Ces hausses interviennent alors que, depuis 2015, le coût des fruits frais a augmenté de 54 % et celui des légumes frais de 62 %, contre une inflation générale cumulée plus contenue de 21 %. Autrement dit, les fruits et légumes sont devenus l'une des catégories alimentaires dont les prix ont cru le plus vite sur la dernière décennie.
Pourquoi ces augmentations ?
Familles Rurales met en avant des explications conjoncturelles : des conditions climatiques défavorables au printemps (pluies excessives, manque d'ensoleillement) ont réduit les rendements et créé une rareté sur certaines productions. L'association juge la situation inacceptable au regard des recommandations de santé publique, qui encouragent une consommation élevée de légumes.
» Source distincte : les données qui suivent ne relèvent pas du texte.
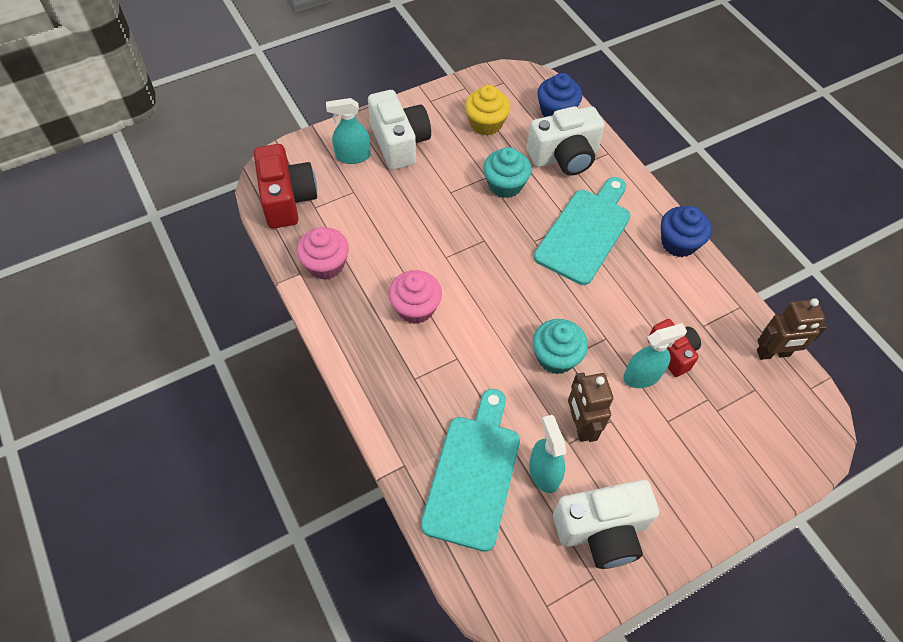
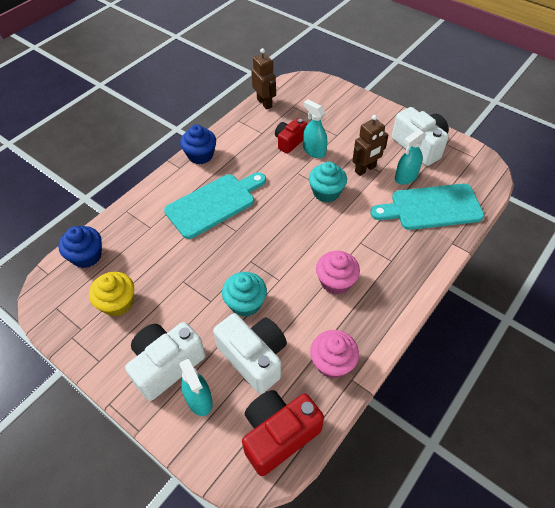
camera: 110 degrees left, 5 degrees down
turquoise cupcake [483,147,531,198] -> turquoise cupcake moved to [222,272,267,317]
white camera [527,106,604,175] -> white camera moved to [213,313,287,394]
turquoise cutting board [534,177,631,285] -> turquoise cutting board turned 135 degrees clockwise [164,172,266,239]

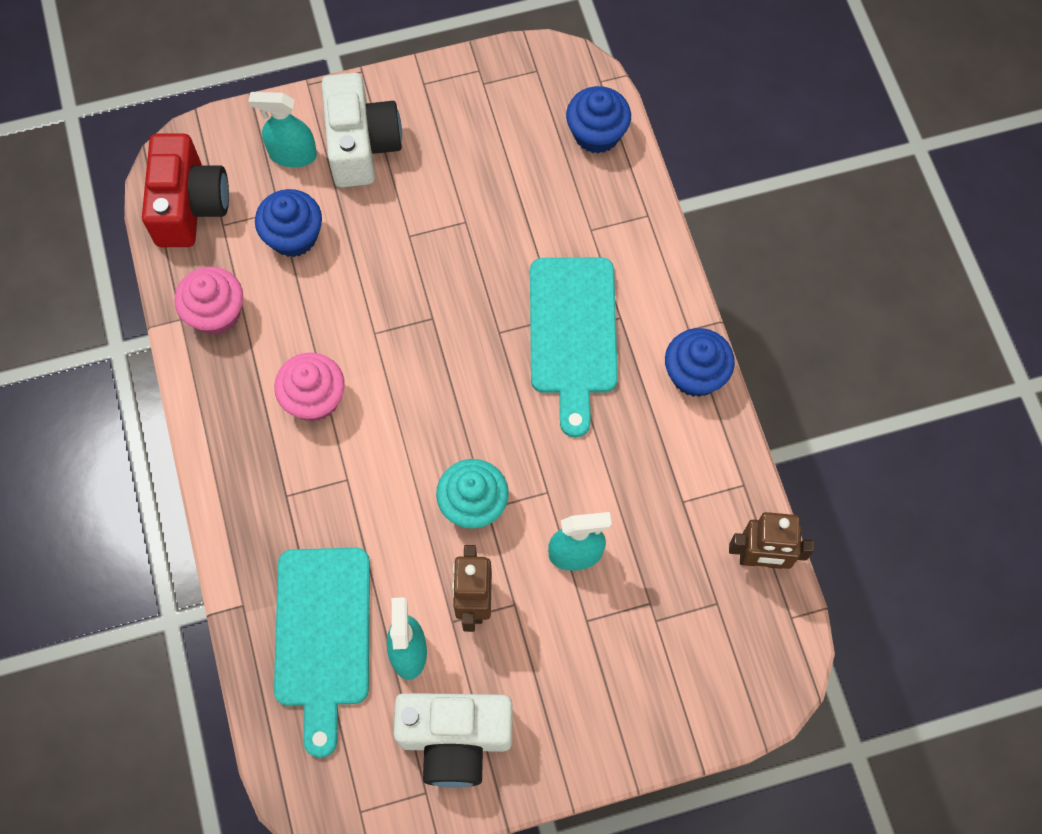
camera: 125 degrees right, 15 degrees up
yellow cupcake [89,272,135,317] -> none
white camera [213,313,287,394] -> blue cupcake [255,189,322,257]
turquoise cupcake [222,272,267,317] -> none
red camera [275,118,307,154] -> none
turquoise cutting board [370,184,484,230] -> turquoise cutting board turned 150 degrees clockwise [274,548,370,758]

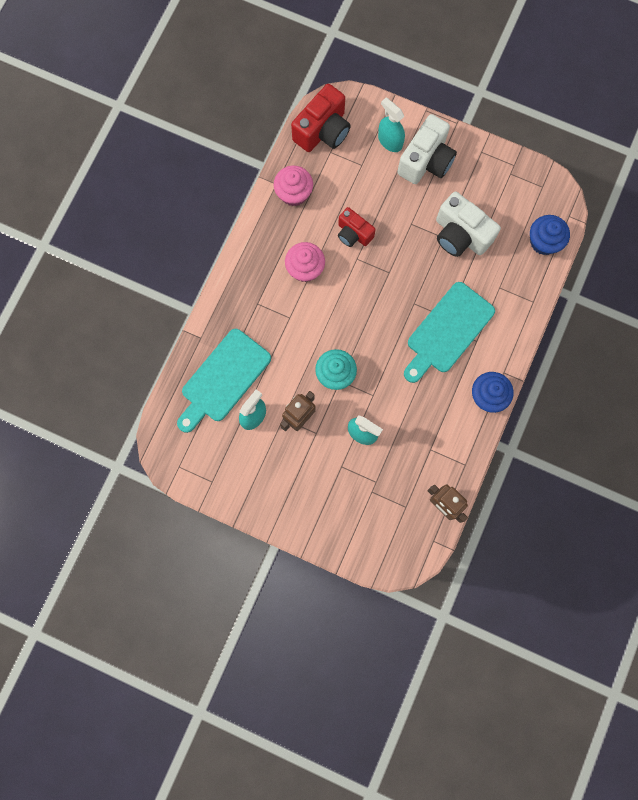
camera: 40 degrees right, 10 degrees up
blue cupcake [255,189,322,257] -> none
white camera [393,693,513,788] -> white camera moved to [436,192,501,257]
none -> red camera [338,207,376,247]

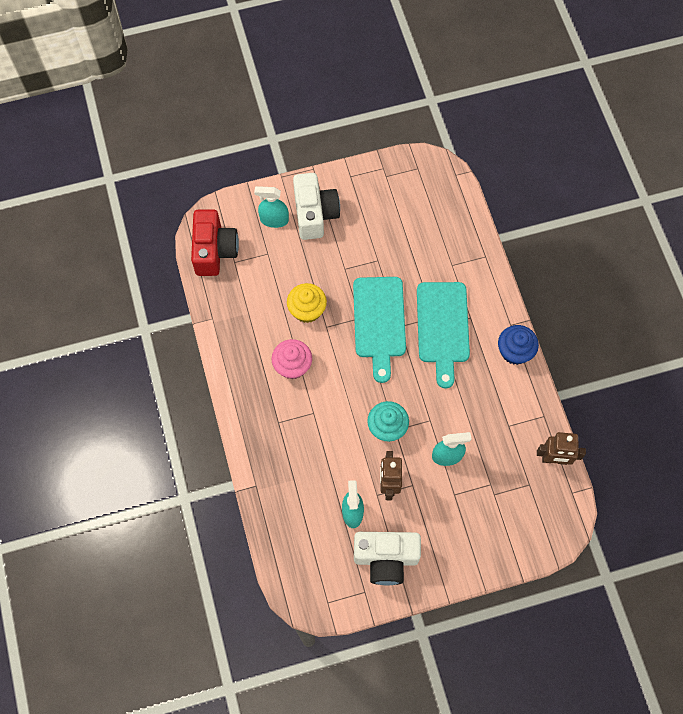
camera: 40 degrees left, 10 degrees down
turquoise cutting board [177,329,271,433] -> turquoise cutting board moved to [353,277,406,383]
pink cupcake [274,165,313,206] -> none
red camera [338,207,376,247] -> yellow cupcake [287,283,327,323]
white camera [436,192,501,257] -> white camera moved to [354,532,421,585]
blue cupcake [530,215,570,255] -> none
"Une tendance préoccupante", écrit l'association, qui insiste sur l'urgence d'intervenir.
Quelles conséquences pour les foyers ?
La hausse affecte directement le pouvoir d'achat des ménages. Familles Rurales souligne que près d'un Français sur deux a déjà renoncé à certains achats alimentaires faute de moyens. Avec des légumes devenus plus chers, les foyers modestes risquent de réduire leurs achats d'aliments « recommandés » par les autorités sanitaires : en 2021, seuls 19 % des hommes et 25 % des femmes déclaraient consommer au moins cinq portions de fruits et légumes par jour.
- Impact santé : le manque de fruits et légumes augmente le risque de maladies chroniques évitables (obésité, diabète, maladies cardiovasculaires, certains cancers).
- Impact budgétaire : une hausse de 10 % sur la catégorie légumes signifie plusieurs euros de plus par semaine pour un foyer qui compose régulièrement des menus avec ces produits.
- Comportements d'achat : attente possible d'une substitution vers des produits moins chers ou transformés, au détriment de la qualité nutritionnelle.
Des propositions pour rendre les produits sains plus accessibles
Face à cette trajectoire, Familles Rurales appelle les parlementaires à adopter une proposition de loi baptisée "100 produits bons pour la santé à prix coûtant". L'objectif affiché est de rendre certains aliments essentiels financièrement accessibles, sans pour autant détailler dans l'observatoire publiquement consulté les modalités précises de financement ou de sélection des produits.
Données clés
| Élément | Variation |
|---|---|
| Légumes (conventionnel, 1 an) | +10 % |
| Légumes (bio, 1 an) | +7 % |
| Courgettes (1 an) | +32 % |
| Tomates (1 an) | +31 % |
| Haricots verts (1 an) | +24 % |
| Fruits frais (2015→2026) | +54 % |
| Légumes frais (2015→2026) | +62 % |
| Inflation générale (2015→2026) | +21 % |
Concrètement, pour un foyer qui consomme régulièrement des légumes d'été, ces hausses peuvent représenter plusieurs dizaines d'euros supplémentaires par mois selon la part de ces produits dans les menus. À l'échelle nationale, l'association alerte sur un risque de dégradation des habitudes alimentaires et sur un coût sanitaire futur si la consommation de produits frais venait à décliner durablement.
Les prochaines étapes restent politiques : la proposition de loi réclamée par Familles Rurales devra être examinée par les parlementaires si elle est inscrite à l'ordre du jour. En attendant, les consommateurs devront composer entre substitution par des produits moins touchés, adaptation des recettes et pression accrue sur leur budget alimentaire.